Attempting to explain why he adores music over religion, the narrator of James Wood’s recent The Book Against God replies, “Music, when I last looked, has not caused centuries of wars.”
In the past decade, some of the world’s most prescient historians, from James Carroll to Bernard Lewis, have turned their attention to this uncomfortable fact and have sought to understand why religion has fostered, underwritten and endorsed so much bloodshed.
This summer, America’s most successful homegrown religion—Mormonism—goes under the microscope of this pressing concern as one of America’s most respected investigative journalists, Sally Denton, delivers a tale of shocking violence carried out in the name of the Mormon faith.
American Massacre recreates the event known as the Mountain Meadows massacre of 1857, when close to 140 peaceful Arkansas farmers traveling through Utah territory were slaughtered by Mormon settlers. Although this event has been told and retold throughout the years—most recently in Judith Freeman’s superb novel Red Water—Denton’s version has much to offer because it recasts the history of the Mormon religion through the lens of this event.
Violence, she argues, was there from the beginning. Relying on journals, historical documents and scores of newspaper archives, Denton, who was raised Mormon herself, painstakingly conjures the cult of personality that founder Joseph Smith developed after he published the Book of Mormon and began attracting followers.
Even before Mormons were heavily persecuted, driven farther west by angry mobs who loathed their faith—and, more importantly, resented their financial dominance—there was a military-like air to the church. Denton describes how Smith was known to carry a rifle and several pistols and to walk with a bulldog on a leash. He later gave up the title of church president for “general.”
Like many military leaders who rise to power, Smith—and then his successor, Brigham Young—often ruled with an iron fist and, as Denton depicts it, used their flock’s persecution and paranoia to their advantage, especially when the controversial practice of polygamy was instituted.
As internal strife grew in the church, Denton writes, Smith repeatedly sought out and exacerbated outside conflicts to draw attention away from the church’s divisions. Loyalty was tested by conscripting followers to arms, and in this fashion, Smith at one time amassed an army one-fourth the size of that marshaled by the entire United States.
To enforce his rule, Smith also organized a militia of avenging angels known as the Danites, or the Sons of Dan, who introduced a ritualized type of murder called “blood atonement,” in which the murderer provided “the victim with eternal salvation by slitting his throat.”
John Doyle Lee, a convert who became Brigham Young’s second in command, “believed passionately” in blood atonement, writes Denton. “The killing of [non-Mormons] was considered a means of grace and virtuous deed,” Lee once wrote.
According to Denton, Young was aware of this belief and used it to his advantage—just as he often had hid behind other murders carried out by Mormons—most notably, of a government surveyor by the name of John Gunnison—by blaming them on nearby Indian tribes.

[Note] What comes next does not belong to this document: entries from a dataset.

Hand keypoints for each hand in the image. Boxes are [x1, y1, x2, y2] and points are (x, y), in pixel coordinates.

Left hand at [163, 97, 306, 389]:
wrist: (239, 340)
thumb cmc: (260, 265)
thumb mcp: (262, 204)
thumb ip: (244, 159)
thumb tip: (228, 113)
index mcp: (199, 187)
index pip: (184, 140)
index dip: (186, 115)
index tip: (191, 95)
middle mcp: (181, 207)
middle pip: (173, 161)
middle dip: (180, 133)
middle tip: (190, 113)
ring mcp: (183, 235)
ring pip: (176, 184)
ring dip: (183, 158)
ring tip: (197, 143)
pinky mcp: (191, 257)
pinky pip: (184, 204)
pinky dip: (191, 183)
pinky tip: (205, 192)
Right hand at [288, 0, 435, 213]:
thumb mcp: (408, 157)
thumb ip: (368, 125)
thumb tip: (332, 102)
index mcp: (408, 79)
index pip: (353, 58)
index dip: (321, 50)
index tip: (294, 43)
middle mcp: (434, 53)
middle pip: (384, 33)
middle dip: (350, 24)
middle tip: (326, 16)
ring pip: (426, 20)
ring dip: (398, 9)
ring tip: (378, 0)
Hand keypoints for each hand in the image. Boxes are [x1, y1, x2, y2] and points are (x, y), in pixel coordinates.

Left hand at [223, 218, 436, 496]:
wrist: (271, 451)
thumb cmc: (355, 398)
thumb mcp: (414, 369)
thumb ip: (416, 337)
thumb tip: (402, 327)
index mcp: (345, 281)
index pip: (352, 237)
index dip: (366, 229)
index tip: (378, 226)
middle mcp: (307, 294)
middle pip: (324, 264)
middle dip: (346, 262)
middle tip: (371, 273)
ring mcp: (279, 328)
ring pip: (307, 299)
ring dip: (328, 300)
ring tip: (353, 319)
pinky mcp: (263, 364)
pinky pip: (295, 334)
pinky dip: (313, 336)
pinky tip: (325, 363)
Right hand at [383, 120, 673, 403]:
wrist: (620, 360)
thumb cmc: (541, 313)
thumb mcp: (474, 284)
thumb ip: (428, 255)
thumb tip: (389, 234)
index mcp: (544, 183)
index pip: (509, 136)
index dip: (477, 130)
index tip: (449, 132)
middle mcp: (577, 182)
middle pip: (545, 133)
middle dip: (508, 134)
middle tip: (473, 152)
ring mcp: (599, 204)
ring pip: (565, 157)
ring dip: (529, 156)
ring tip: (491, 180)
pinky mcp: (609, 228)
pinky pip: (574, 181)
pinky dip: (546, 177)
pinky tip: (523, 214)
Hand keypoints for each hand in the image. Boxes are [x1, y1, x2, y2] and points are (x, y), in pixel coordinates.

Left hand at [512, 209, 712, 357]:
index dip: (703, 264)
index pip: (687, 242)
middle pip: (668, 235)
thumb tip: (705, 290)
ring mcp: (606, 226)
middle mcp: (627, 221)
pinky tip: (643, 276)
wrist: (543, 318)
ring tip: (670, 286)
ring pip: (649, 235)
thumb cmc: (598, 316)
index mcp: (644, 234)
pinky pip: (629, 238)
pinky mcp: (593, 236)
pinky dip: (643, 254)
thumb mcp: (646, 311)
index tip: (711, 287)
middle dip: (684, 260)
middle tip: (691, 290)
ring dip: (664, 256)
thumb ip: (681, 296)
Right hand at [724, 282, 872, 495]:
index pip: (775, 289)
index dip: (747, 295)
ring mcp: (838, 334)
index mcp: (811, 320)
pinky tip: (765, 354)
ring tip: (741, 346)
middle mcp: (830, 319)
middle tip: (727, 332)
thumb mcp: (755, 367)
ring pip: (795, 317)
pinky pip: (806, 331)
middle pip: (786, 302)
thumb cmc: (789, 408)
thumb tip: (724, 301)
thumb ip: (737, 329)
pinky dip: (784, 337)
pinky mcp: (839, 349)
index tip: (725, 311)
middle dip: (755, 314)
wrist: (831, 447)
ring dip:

And so, whatever part Young had in the events, Lee took the fall for the Mountain Meadows massacre, which Denton recreates here in grim, numbing detail. Many of the victims were children, who were said to cling to their attackers’ legs while being slaughtered, offering themselves up as slaves in exchange for their lives.
Although Denton makes the case that Lee felt he was under direct orders from Young to attack the wagon train, we will never truly know how he could carry out such orders. His journals, however, do let us know that he deeply regretted it—and felt led terribly astray by his faith.
After years of delay and two trials, he told a cautionary tale when he finally faced a firing squad in 1877 for the massacre: “See how and what I have come to this day. I have been sacrificed in a cowardly, dastardly manner.”